January 18, 2024 | Topic: Criminal

Gun Violence Task Force Continues Collaborative Prevention, Enforcement Efforts to Thwart Youth-Involved Violence

HARRISBURG — Attorney General Michelle Henry announced recent arrests involving young people in the Philadelphia area for alleged crimes with firearms — results of the Office of Attorney General’s focus on youth and gun violence.

Attorney General Henry’s Gun Violence Task Force collaborates with local, state, and federal agencies to stop straw purchases and other illegal gun transfers, illegal possession of firearms, and violent crimes that happen as a result.

Already this month, the Task Force engaged in multiple investigations resulting in arrests of juveniles and young offenders — some already on juvenile probation for gun crimes.

“We have seen a wave of criminal conduct involving youthful offenders and firearms to start the new year,” Attorney General Henry said. “The crimes involve alarming behavior perpetrated by young people, including teenagers who have prior gun offenses. My office will continue its collaborative enforcement efforts, as well as community outreach initiatives, such as our student roundtable events and proactive prevention programs tailored for young people, in order to combat this public health crisis affecting our youth.”

Although names and certain case details cannot be disclosed due to the defendants’ ages, the recent cases included:

  • A 16-year-old — on probation with GPS monitoring for prior firearms offenses — was observed possessing an AK-47 on Instagram. The juvenile was arrested and charged Jan. 5 with felony illegal firearm possession and also with an armed carjacking in December, in which the AK-47 was used. Agents recovered the AK-47, a handgun, a pellet gun that resembled a handgun, and narcotics.
  • Agents recovered three firearms — two handguns, both previously reported stolen, and a shotgun — and charged four young people (three 16-year-olds and a 14-year-old), with illegal possession of a firearm after a search warrant was executed on Jan. 4. The warrant resulted from a prison video call in which a person was displaying ghost guns allegedly owned by a teenager on juvenile probation for prior firearms offenses.
  • Possession charges were filed Jan. 10 against a 17-year-old on juvenile probation for firearms offenses after the juvenile displayed firearms and boasted about selling and buying firearms, while on a prison video call with an acquaintance. A loaded ghost gun with an extended magazine and a switch converting it to a fully-automatic firearm were recovered, along with a pellet gun that resembled a handgun.

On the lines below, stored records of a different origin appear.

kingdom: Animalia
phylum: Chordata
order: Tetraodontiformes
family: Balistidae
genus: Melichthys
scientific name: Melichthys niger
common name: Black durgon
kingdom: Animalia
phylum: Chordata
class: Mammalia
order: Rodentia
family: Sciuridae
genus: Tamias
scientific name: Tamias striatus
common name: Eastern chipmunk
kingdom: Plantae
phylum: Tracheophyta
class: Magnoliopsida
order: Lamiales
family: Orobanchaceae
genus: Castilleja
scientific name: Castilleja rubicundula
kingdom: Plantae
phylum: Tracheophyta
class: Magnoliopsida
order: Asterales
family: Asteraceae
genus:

The recovered firearms are pictured HERE.

The arrests involved collaboration with probation officials and the Philadelphia Police Department. The Attorney General’s Gun Violence Task Force also works with the Philadelphia District Attorney’s Office and other local law enforcement and prosecutors’ offices.

Attorney General Henry recently finished a series of roundtable discussions with students across the Commonwealth on the impact of gun violence and what could make students feel safer in schools and at home. Many students gave feedback that they know peers have easy access to firearms, and that some of those young people feel they have no other option but to illegally carry firearms to protect themselves.

The Office of Attorney General also has community outreach staff that works with school and community leaders to prevent and deter students from engaging in criminal behavior. Part of those efforts involve identifying and intervening with students at an elevated risk of offending.

The office also continues its Safe2Say initiative, which is a youth violence prevention program that teaches youth and adults how to recognize warning signs and signals, especially within social media, from individuals who may be a threat to themselves or others. The program offers easy and confidential channels for people to report safety concerns to help prevent violence and other tragedies. In 2023, Safe2Say received a record-number of reports/tips, with many of the tips involving reports of firearms, or concerns about firearms.